[[ Material provided open ]]

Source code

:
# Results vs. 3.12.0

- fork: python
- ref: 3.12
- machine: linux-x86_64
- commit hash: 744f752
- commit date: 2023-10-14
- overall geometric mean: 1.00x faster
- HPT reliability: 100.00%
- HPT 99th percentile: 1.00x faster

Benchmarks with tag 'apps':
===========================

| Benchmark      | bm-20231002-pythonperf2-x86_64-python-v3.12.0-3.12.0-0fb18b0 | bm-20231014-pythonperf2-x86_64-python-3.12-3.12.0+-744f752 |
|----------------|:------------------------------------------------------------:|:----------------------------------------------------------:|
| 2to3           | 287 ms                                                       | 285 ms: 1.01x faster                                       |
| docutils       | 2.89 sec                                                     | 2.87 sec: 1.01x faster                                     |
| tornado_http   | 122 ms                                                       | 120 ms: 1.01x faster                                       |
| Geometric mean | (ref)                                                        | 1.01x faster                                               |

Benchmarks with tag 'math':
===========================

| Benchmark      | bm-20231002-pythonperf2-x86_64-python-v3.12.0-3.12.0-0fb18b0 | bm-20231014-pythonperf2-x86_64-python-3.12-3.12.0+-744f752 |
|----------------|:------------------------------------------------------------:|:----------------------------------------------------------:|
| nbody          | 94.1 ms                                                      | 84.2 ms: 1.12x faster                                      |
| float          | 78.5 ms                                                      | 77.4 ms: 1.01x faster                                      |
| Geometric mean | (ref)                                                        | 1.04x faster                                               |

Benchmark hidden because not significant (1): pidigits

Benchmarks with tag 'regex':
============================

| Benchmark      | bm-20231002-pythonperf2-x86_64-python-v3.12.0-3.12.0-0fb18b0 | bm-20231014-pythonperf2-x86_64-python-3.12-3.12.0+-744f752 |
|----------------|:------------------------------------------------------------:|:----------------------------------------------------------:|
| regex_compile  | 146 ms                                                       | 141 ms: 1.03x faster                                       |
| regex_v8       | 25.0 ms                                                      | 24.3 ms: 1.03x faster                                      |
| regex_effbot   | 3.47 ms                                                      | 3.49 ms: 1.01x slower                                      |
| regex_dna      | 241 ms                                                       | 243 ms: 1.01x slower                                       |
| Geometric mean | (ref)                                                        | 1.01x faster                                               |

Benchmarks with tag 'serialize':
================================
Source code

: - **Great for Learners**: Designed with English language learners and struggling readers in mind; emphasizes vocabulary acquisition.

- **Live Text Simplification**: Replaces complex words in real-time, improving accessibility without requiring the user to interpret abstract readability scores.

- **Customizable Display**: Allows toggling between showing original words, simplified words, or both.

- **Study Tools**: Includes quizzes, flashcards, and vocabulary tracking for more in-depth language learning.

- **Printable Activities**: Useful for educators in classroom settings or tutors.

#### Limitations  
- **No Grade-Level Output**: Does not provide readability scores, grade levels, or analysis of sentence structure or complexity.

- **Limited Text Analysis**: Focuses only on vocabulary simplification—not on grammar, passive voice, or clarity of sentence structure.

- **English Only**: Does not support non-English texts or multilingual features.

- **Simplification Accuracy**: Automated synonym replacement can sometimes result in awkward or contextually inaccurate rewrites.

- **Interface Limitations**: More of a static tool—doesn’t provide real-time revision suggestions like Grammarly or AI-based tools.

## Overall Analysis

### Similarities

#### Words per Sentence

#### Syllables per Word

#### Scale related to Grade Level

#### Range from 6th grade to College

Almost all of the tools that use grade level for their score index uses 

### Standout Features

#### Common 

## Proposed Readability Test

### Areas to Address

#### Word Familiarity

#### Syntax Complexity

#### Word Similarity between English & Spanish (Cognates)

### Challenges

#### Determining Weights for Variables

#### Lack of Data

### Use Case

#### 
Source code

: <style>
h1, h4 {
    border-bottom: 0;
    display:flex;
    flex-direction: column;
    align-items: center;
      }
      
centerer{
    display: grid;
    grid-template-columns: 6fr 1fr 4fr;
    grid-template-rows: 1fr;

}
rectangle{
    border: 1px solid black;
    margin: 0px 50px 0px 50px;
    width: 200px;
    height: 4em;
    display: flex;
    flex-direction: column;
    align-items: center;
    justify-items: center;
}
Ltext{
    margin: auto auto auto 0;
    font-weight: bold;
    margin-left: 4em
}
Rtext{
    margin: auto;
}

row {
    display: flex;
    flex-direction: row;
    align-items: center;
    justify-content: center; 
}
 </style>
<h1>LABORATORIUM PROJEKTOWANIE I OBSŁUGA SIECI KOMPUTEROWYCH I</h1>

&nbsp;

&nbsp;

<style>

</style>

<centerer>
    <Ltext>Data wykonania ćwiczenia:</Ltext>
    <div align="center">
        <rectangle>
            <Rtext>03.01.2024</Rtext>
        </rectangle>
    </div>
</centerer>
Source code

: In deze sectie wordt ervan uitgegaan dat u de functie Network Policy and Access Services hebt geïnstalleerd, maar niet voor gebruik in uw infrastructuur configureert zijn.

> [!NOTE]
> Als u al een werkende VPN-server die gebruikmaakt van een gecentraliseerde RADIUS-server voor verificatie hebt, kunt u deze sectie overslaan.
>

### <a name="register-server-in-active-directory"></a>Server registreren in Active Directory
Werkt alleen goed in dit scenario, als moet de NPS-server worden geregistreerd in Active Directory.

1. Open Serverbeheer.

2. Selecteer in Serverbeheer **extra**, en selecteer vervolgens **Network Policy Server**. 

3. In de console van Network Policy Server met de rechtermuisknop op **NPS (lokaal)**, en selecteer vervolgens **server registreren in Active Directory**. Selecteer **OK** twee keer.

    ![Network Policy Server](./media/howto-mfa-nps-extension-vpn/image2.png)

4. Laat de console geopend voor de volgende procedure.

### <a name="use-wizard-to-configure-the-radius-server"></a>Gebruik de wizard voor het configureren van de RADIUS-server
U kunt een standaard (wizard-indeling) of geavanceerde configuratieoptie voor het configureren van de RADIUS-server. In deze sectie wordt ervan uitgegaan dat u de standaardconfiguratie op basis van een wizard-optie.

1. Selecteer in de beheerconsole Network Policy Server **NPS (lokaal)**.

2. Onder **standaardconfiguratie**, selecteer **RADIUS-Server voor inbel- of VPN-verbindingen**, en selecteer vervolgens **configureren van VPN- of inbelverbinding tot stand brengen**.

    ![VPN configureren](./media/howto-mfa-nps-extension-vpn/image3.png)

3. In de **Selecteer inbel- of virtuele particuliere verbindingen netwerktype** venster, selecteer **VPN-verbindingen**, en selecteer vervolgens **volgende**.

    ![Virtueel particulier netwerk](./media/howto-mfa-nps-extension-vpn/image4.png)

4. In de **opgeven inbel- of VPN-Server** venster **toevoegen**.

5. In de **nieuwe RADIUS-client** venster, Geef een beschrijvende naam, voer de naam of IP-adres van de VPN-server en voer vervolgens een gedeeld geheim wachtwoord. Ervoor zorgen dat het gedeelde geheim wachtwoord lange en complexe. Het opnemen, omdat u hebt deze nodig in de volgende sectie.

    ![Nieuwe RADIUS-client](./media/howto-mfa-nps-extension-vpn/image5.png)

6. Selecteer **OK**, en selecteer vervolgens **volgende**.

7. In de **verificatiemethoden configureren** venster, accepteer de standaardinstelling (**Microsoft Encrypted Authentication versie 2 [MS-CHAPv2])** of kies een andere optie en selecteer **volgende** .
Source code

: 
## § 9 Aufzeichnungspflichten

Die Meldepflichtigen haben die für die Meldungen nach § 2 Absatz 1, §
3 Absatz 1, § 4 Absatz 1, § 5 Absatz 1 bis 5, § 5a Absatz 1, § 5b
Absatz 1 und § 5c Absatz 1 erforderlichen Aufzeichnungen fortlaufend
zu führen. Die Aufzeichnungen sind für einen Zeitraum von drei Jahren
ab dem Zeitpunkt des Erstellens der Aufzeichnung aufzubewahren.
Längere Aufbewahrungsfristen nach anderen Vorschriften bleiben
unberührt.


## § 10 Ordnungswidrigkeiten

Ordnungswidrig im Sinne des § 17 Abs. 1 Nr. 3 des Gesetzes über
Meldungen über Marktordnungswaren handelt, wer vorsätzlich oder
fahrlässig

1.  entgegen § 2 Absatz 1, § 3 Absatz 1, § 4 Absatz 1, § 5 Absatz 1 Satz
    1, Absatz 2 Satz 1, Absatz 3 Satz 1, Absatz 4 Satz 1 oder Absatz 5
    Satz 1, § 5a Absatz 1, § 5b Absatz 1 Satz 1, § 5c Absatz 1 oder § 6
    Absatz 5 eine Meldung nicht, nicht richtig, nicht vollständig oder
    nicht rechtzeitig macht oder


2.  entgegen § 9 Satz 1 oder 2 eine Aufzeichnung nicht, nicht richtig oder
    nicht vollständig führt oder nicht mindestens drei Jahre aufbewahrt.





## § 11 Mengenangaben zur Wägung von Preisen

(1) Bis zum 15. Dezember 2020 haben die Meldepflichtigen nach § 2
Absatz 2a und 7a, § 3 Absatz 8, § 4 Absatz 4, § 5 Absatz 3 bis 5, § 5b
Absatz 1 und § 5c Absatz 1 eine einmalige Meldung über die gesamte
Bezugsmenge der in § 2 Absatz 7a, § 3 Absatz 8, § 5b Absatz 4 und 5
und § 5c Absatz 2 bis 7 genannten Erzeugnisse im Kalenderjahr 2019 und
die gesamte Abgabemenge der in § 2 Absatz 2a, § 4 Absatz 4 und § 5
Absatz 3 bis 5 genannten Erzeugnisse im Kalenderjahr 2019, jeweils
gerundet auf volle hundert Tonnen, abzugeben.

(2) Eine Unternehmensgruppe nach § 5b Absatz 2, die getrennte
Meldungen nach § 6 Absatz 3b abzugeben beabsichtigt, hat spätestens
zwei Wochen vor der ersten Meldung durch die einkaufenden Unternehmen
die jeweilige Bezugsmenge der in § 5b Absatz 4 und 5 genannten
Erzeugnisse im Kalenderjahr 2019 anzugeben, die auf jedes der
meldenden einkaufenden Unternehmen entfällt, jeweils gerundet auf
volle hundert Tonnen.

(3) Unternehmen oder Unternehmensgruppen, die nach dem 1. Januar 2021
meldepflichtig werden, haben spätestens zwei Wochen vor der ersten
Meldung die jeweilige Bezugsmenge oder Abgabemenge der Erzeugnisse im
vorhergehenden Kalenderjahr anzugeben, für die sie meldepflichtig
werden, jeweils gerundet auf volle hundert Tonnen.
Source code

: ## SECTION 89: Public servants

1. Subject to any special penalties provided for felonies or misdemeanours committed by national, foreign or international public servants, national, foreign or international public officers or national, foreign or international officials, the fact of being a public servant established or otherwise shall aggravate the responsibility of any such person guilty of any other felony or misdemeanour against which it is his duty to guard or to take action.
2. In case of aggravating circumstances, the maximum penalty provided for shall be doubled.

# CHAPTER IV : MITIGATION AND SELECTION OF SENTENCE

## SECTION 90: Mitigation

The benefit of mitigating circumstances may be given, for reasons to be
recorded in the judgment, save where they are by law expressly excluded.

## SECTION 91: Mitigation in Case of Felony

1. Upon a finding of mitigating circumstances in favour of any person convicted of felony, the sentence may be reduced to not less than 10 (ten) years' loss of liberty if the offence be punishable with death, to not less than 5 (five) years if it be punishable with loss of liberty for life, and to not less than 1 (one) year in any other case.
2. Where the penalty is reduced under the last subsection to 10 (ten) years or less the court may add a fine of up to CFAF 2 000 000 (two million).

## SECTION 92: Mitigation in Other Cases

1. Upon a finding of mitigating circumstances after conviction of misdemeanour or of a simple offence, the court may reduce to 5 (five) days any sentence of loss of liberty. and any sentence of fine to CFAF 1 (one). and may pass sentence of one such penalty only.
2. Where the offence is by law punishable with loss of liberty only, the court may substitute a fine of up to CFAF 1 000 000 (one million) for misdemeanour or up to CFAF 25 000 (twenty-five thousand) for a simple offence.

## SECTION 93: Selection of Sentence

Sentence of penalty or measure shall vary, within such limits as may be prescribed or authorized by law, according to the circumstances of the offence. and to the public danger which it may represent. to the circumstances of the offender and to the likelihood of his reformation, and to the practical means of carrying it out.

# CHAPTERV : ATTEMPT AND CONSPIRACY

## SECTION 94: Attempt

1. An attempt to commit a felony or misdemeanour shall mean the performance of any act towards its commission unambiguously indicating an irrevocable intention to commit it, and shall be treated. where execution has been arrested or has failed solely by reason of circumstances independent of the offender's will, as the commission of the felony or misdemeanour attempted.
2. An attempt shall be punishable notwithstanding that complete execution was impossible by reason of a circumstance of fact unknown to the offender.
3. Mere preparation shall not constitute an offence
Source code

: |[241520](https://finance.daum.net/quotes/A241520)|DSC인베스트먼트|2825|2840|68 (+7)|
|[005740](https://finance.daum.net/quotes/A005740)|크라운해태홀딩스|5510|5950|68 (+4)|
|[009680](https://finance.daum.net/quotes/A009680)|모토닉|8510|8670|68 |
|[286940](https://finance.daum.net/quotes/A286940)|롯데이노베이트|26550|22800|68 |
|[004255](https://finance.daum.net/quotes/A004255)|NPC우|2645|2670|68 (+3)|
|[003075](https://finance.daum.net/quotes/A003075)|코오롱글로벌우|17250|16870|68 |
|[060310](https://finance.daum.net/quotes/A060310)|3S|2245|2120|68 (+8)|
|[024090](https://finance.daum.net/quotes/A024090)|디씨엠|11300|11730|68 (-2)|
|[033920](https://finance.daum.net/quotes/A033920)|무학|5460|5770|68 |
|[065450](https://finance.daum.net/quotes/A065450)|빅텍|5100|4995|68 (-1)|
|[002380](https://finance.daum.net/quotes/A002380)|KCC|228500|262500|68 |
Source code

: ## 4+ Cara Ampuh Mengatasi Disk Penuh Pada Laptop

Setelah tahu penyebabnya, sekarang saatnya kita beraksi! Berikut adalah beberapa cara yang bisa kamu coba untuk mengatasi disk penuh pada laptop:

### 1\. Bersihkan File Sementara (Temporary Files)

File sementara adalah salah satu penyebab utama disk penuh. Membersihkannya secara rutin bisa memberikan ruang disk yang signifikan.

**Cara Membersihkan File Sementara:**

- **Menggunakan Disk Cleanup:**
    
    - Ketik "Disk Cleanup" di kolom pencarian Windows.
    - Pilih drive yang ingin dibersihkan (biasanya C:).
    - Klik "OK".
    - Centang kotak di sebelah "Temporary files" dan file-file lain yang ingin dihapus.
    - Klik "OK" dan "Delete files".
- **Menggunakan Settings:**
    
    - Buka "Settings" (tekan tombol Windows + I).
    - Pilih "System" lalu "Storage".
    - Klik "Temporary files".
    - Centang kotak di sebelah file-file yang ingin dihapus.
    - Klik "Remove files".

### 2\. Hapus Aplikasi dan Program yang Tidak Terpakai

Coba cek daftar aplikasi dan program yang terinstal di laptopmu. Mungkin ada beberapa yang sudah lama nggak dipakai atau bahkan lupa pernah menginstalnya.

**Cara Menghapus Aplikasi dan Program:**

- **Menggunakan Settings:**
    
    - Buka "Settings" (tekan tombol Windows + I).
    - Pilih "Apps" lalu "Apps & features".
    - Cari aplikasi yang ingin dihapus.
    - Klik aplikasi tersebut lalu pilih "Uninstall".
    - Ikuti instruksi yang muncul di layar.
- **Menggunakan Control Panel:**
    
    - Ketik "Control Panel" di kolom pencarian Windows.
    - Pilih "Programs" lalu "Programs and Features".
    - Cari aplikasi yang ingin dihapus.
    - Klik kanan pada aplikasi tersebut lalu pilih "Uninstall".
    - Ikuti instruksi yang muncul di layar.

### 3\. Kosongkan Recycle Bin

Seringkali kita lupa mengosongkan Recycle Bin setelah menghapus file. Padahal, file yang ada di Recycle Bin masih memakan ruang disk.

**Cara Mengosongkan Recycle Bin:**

[[ Material provided closed ]]

Required action - Give the number of lines in the items that contain the string "Uninstall", with nothing else in your reply.

Expected answer - 2